Ion channels represent important targets for the development of new therapeutics to treat CNS disorders. A rise in the identification of mutations in ion channel genes responsible for diseases has further added to our understanding of their role in normal electrical signaling and importance as drug targets. Otvos et al. ⁸ describe a screen of natural product extracts for activity at α7-nicotinic acetylcholine receptors using a novel method that combines assessment of channel activity in parallel with compound identification. An approach that combines high-throughput screening using fluorescent imaging followed by automated electrophysiology is used by Jambrina et al. ⁹ to identify positive allosteric modulators of NMDA receptors. Whereas the previous two articles address methods to screen ligand-gated ion channels, the article by Finley et al. ¹⁰ describes a screen of voltage-gated Nav1.7 channel antagonists using multiple methods of data analysis to identify Nav1.7-selective (vs Nav1.5) inhibitors.

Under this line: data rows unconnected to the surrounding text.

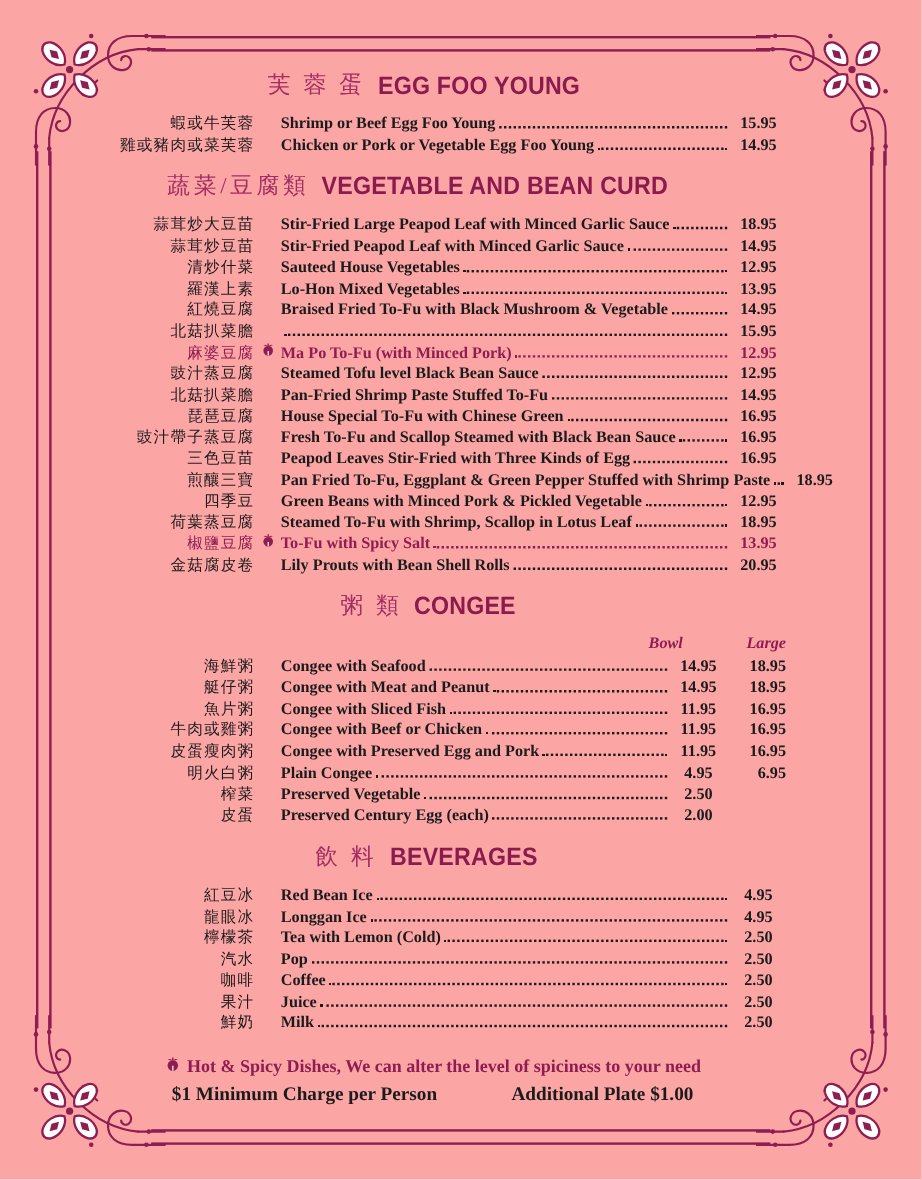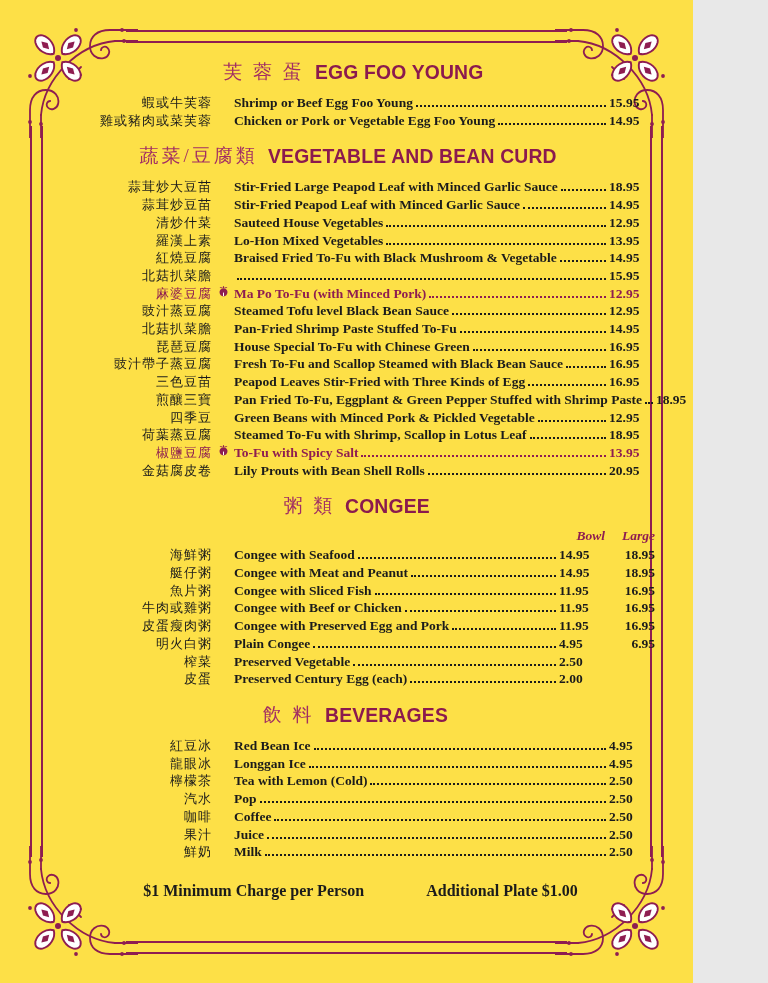--- a/index.html
+++ b/index.html
@@ -4,21 +4,21 @@
 <style>
   :root{
     --accent:#8e1d51;
     --accent-dark:#8b1a4e;
     --accent-light:#a22e63;
     --ink:#1b1b1b;
   }
   *{box-sizing:border-box;margin:0;padding:0;}
   html,body{background:#e8e8e8;}
   .page{
-    position:relative;width:693px;height:983px;background:#fde047;
+    position:relative;width:768px;height:983px;background:#fca5a5;
     font-family:"Liberation Serif", serif;color:var(--ink);overflow:hidden;
   }
   
   .bl-line{position:absolute;background:var(--accent);}
   .b-top-o{top:30px;left:126px;right:126px;height:1.6px;}
   .b-top-i{top:41px;left:126px;right:126px;height:1.6px;}
   .b-bot-o{bottom:29px;left:126px;right:126px;height:1.6px;}
   .b-bot-i{bottom:40px;left:126px;right:126px;height:1.6px;}
   .b-left-o{left:30px;top:126px;bottom:126px;width:1.6px;}
   .b-left-i{left:41px;top:126px;bottom:126px;width:1.6px;}
@@ -41,40 +41,40 @@
     font-size:19px;color:var(--accent-light);letter-spacing:3px;
     font-family:"Liberation Serif", serif;vertical-align:1px;margin-right:10px;
   }
   .title-en{
     display:inline-block;font-family:"Liberation Sans", sans-serif;
     font-weight:bold;font-size:21px;color:var(--accent-dark);
     letter-spacing:0.2px;transform:scaleX(.92);transform-origin:left center;
   }
   .col-heads{
     display:none;justify-content:flex-end;margin:0 0 2px 0;
-    font-style:italic;font-weight:bold;font-size:13.5px;color:var(--accent);
+    font-style:italic;font-weight:bold;font-size:13.5px;color:var(--accent);gap:36px;
   }
   .col-heads .ch1{width:46px;text-align:right;}
   .col-heads .ch2{width:50px;text-align:right;}
   .menu-row{
     display:flex;align-items:baseline;line-height:17.7px;font-size:13.5px;
     font-weight:bold;white-space:nowrap;
   }
   .menu-row .zh{
     flex:0 0 146px;text-align:right;font-weight:normal;font-size:13px;
     letter-spacing:1px;
     font-family:Liberation Serif, serif;
   }
   .menu-row .spicy-slot{flex:0 0 22px;text-align:center;}
   .menu-row .desc{flex:0 0 auto;}
   .menu-row .dots{
     flex:1 1 auto;border-bottom:2px dotted currentColor;
     margin:0 3px 3px 3px;min-width:8px;color:var(--ink);
   }
-  .menu-row .price{flex:0 0 46px;text-align:left;}
+  .menu-row .price{flex:0 0 46px;text-align:center;}
   .menu-row .price2{flex:0 0 50px;text-align:right;}
   .menu-row.spicy-row .zh,
   .menu-row.spicy-row .desc,
   .menu-row.spicy-row .price,
   .menu-row.spicy-row .price2{color:var(--accent);}
   .menu-row.spicy-row .dots{color:var(--accent);}
   
   .footnotes{margin-top:18px;text-align:center;}
   .spicy-note{
     color:var(--accent);font-weight:bold;font-size:15px;line-height:21px;
@@ -499,19 +499,24 @@
     <span class="desc">Milk</span>
     <span class="dots"></span>
     <span class="price">2.50</span>
 
   </div>
 </div>
   </section>
 </div>
 
     <div class="footnotes">
+      <div class="spicy-note">
+        <span class="pep"><svg width="14" height="14">
+              <use href="#pepper"></use>
+            </svg></span><span>Hot &amp; Spicy Dishes, We can alter the level of spiciness to your need</span>
+      </div>
       <div class="charges">
         <span>$1 Minimum Charge per Person</span>
         <span>Additional Plate $1.00</span>
       </div>
     </div>
   </div>
 </div>
 
 </body></html>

As drug discovery efforts entail an iterative process of compound modification to achieve a drug with a desired target profile, assay systems also often undergo a series of improvements to enhance their capabilities and utility. The next three articles describe significant advances in existing assays systems. In the first example, Kimos et al. ¹¹ describe utilization of homogeneous time-resolved fluorescence technology toward the enablement of a high-throughput enzyme assay for the identification of inhibitors of catechol-O-methyltransferase. Forster et al. ¹² present a study on the development of a differentiation protocol for SH-SY5Y neuroblastoma cells that yields a system with properties of enhanced sensitivity to energetic stress. Finally, Cotterill et al. ¹³ describe the ontogeny of neural networks in primary cortical cells examined in multiwell microelectrode array plates.

The editors thank the authors who contributed to this special issue and the reviewers who provided critical evaluation of the manuscripts. It is hoped that these articles will stimulate further ideas and play a role in advancing new strategies to discover desperately needed therapies for CNS disorders.